* [DATA]
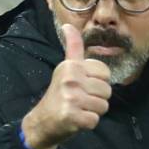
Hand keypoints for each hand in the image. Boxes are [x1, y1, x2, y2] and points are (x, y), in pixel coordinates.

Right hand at [21, 24, 111, 148]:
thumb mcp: (65, 68)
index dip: (98, 81)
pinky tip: (76, 120)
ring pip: (103, 106)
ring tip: (78, 109)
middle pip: (106, 90)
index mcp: (71, 65)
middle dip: (97, 98)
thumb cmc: (58, 95)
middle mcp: (70, 79)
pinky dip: (88, 123)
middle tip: (80, 100)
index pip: (104, 72)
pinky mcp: (72, 116)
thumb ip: (73, 47)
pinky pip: (95, 120)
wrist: (42, 122)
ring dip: (93, 111)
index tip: (84, 84)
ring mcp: (71, 98)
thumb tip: (68, 26)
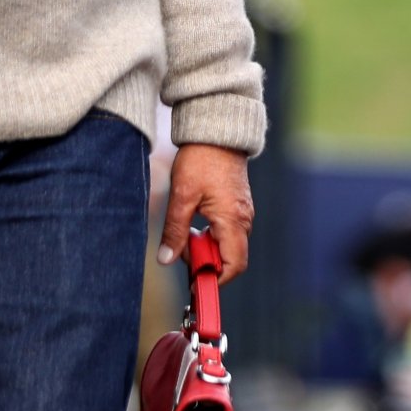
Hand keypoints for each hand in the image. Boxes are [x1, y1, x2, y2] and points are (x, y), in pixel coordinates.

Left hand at [162, 143, 253, 283]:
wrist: (217, 130)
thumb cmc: (201, 159)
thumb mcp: (182, 196)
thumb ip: (175, 231)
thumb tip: (167, 259)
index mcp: (233, 220)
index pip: (233, 266)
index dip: (214, 279)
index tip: (192, 279)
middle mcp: (244, 219)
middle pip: (229, 258)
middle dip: (205, 261)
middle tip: (181, 248)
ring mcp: (242, 213)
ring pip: (227, 246)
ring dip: (205, 247)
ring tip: (185, 232)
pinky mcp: (237, 206)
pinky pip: (227, 232)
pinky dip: (210, 235)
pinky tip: (193, 221)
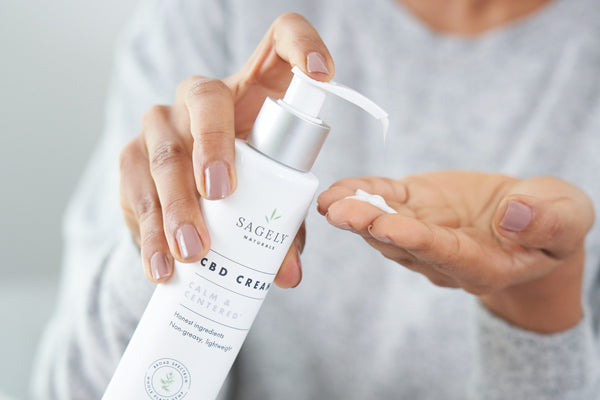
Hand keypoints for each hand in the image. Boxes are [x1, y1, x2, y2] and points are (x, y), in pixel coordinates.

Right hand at [118, 13, 333, 285]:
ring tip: (193, 252)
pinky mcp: (130, 158)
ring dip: (176, 205)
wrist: (189, 201)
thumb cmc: (246, 185)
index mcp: (253, 90)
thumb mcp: (272, 198)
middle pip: (205, 102)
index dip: (301, 44)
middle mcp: (201, 97)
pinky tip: (160, 265)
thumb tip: (288, 276)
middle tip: (222, 194)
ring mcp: (161, 124)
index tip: (322, 72)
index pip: (279, 41)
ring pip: (162, 152)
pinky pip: (133, 190)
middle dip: (212, 147)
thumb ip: (284, 228)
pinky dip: (149, 232)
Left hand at [317, 172, 594, 332]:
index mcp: (483, 264)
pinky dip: (358, 194)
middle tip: (343, 214)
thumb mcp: (567, 219)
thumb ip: (549, 220)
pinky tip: (336, 192)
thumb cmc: (549, 226)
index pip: (446, 254)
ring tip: (331, 200)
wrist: (525, 225)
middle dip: (370, 226)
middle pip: (402, 243)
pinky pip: (380, 200)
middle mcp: (442, 255)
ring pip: (382, 225)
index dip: (417, 240)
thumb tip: (514, 215)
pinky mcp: (411, 205)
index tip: (390, 226)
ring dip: (355, 212)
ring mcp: (422, 230)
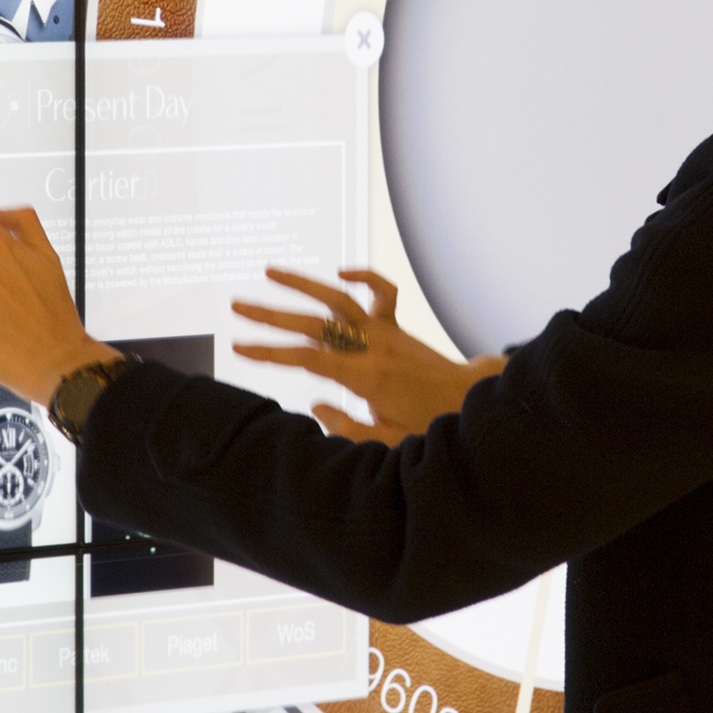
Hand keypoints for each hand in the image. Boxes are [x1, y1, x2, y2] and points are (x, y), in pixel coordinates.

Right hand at [231, 269, 502, 444]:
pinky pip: (381, 293)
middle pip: (314, 323)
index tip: (237, 347)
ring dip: (304, 284)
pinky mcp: (398, 328)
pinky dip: (362, 278)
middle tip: (237, 305)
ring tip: (270, 271)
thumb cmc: (431, 428)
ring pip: (340, 299)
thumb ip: (346, 427)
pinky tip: (340, 274)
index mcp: (366, 378)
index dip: (269, 352)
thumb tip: (317, 405)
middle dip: (272, 315)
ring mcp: (386, 333)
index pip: (306, 359)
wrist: (474, 404)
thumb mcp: (385, 441)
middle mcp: (373, 347)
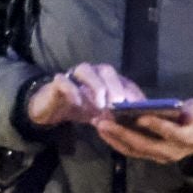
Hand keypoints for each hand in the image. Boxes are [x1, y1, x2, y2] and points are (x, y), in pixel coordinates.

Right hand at [26, 63, 143, 129]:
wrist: (53, 108)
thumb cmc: (83, 109)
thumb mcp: (104, 115)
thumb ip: (119, 116)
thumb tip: (138, 123)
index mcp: (107, 80)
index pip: (124, 81)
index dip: (133, 93)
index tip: (139, 108)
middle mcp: (93, 73)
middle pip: (106, 70)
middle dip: (115, 86)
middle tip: (119, 104)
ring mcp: (74, 75)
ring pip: (85, 69)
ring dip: (96, 85)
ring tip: (100, 105)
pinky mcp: (58, 82)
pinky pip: (64, 81)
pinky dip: (72, 90)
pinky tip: (78, 103)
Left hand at [95, 98, 192, 164]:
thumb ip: (180, 110)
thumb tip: (156, 107)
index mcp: (187, 137)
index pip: (171, 132)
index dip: (156, 125)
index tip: (140, 116)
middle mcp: (172, 151)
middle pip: (145, 144)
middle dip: (123, 133)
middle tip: (104, 121)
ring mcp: (162, 156)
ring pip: (135, 150)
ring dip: (115, 138)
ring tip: (99, 125)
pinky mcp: (153, 156)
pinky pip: (133, 151)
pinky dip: (117, 142)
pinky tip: (105, 132)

* [EXERCISE OBJECTIVE] Omit the pictures and set down the records exactly.

* [RESPONSE TO THE TASK]
Hand keypoints for each hand in the image. Boxes are [x1, y1, x2, y2] and points are (x, y), in pixel coordinates.

Right hand at [21, 24, 111, 148]:
thumb mcp: (65, 68)
index dip: (98, 81)
pinky tip: (76, 120)
ring pip: (103, 106)
ring tip: (78, 109)
middle pip: (106, 90)
index mcp: (71, 65)
middle dip: (97, 98)
thumb cmc: (58, 95)
middle mcp: (70, 79)
pinky dip: (88, 123)
middle tip: (80, 100)
index pip: (104, 72)
pinky mcp: (72, 116)
thumb ip: (73, 47)
pinky pip: (95, 120)
wrist: (42, 122)
ring dip: (93, 111)
index tip: (84, 84)
ring mcp: (71, 98)
thumb tip: (68, 26)
Hand keypoints for each hand in the image. Boxes are [x1, y1, x2, y2] and points are (x, y), in pixel coordinates.

Left hand at [162, 143, 253, 283]:
wrist: (217, 130)
thumb cmc: (201, 159)
thumb mcp: (182, 196)
thumb ip: (175, 231)
thumb tip: (167, 259)
index mcp: (233, 220)
index pip: (233, 266)
index dip: (214, 279)
index tip: (192, 279)
middle mcp: (244, 219)
middle pip: (229, 258)
middle dip: (205, 261)
middle tip: (181, 248)
ring mcp: (242, 213)
ring pip: (227, 246)
ring dip: (205, 247)
ring tip: (185, 232)
pinky mcp: (237, 206)
pinky pip: (227, 232)
pinky dip: (210, 235)
pinky tip: (193, 221)
Hand keypoints for each hand in the image. Boxes are [x1, y1, x2, y2] and points are (x, y), in pixel coordinates.

Right hand at [118, 13, 333, 285]:
ring tip: (193, 252)
pinky mcp: (130, 158)
ring dip: (176, 205)
wrist: (189, 201)
thumb cmc: (246, 185)
index mcp: (253, 90)
thumb mcp: (272, 198)
middle pip: (205, 102)
index dip: (301, 44)
middle mcp: (201, 97)
pinky tip: (160, 265)
thumb tip: (288, 276)
middle tip: (222, 194)
ring mcp: (161, 124)
index tip: (322, 72)
index pip: (279, 41)
ring pip: (162, 152)
pinky pip: (133, 190)
middle dip: (212, 147)
thumb ip: (284, 228)
pinky dip: (149, 232)
Left hand at [317, 172, 594, 332]:
index mcp: (483, 264)
pinky dip: (358, 194)
middle tip: (343, 214)
thumb mcp: (567, 219)
thumb ip: (549, 220)
pinky tip: (336, 192)
thumb cmc: (549, 226)
index pip: (446, 254)
ring tip: (331, 200)
wrist: (525, 225)
middle dip: (370, 226)
middle pip: (402, 243)
pinky pip: (380, 200)
middle mcp: (442, 255)
ring pip: (382, 225)
index dip: (417, 240)
thumb tip: (514, 215)
pinky mcp: (411, 205)
index tip: (390, 226)
ring dip: (355, 212)
ring mcp: (422, 230)
Hand keypoints for each hand in the image. Boxes are [x1, y1, x2, y2] and points are (x, y), in pixel coordinates.

Right hand at [231, 269, 502, 444]:
pinky pip: (381, 293)
middle pip: (314, 323)
index tip: (237, 347)
ring dip: (304, 284)
pinky mcp: (398, 328)
pinky dip: (362, 278)
middle tip: (237, 305)
ring tip: (270, 271)
thumb cmc: (431, 428)
ring pip: (340, 299)
thumb ip: (346, 427)
pinky tip: (340, 274)
index mcp: (366, 378)
index dip: (269, 352)
thumb tip: (317, 405)
middle dip: (272, 315)
ring mcp: (386, 333)
index pip: (306, 359)
wrist: (474, 404)
thumb mcp: (385, 441)
middle mcp: (373, 347)
Hand keypoints for each hand in the image. Boxes are [x1, y1, x2, y2] and points are (x, y), in pixel coordinates.

Right hand at [26, 63, 143, 129]:
wrist: (53, 108)
thumb cmc: (83, 109)
thumb mcp: (104, 115)
thumb ip: (119, 116)
thumb tip: (138, 123)
index mcp: (107, 80)
index pip: (124, 81)
index dip: (133, 93)
index tip: (139, 108)
middle mcp: (93, 73)
middle pip: (106, 70)
middle dip: (115, 86)
middle tip: (119, 104)
ring mcp: (74, 75)
ring pip: (85, 69)
ring dip: (96, 85)
ring tip: (100, 105)
pinky mcp: (58, 82)
pinky pip: (64, 81)
pinky dip: (72, 90)
pinky tip: (78, 103)
Left hand at [95, 98, 192, 164]:
thumb ip: (180, 110)
thumb tip: (156, 107)
index mcp: (187, 137)
index pip: (171, 132)
index dip: (156, 125)
index tip: (140, 116)
middle mcp: (172, 151)
middle pip: (145, 144)
middle dip: (123, 133)
middle tip: (104, 121)
ring mcp: (162, 156)
ring pip: (135, 150)
ring dip: (115, 138)
ring tip: (99, 125)
pinky mcp: (153, 156)
pinky pip: (133, 151)
pinky dip: (117, 142)
pinky tip: (105, 132)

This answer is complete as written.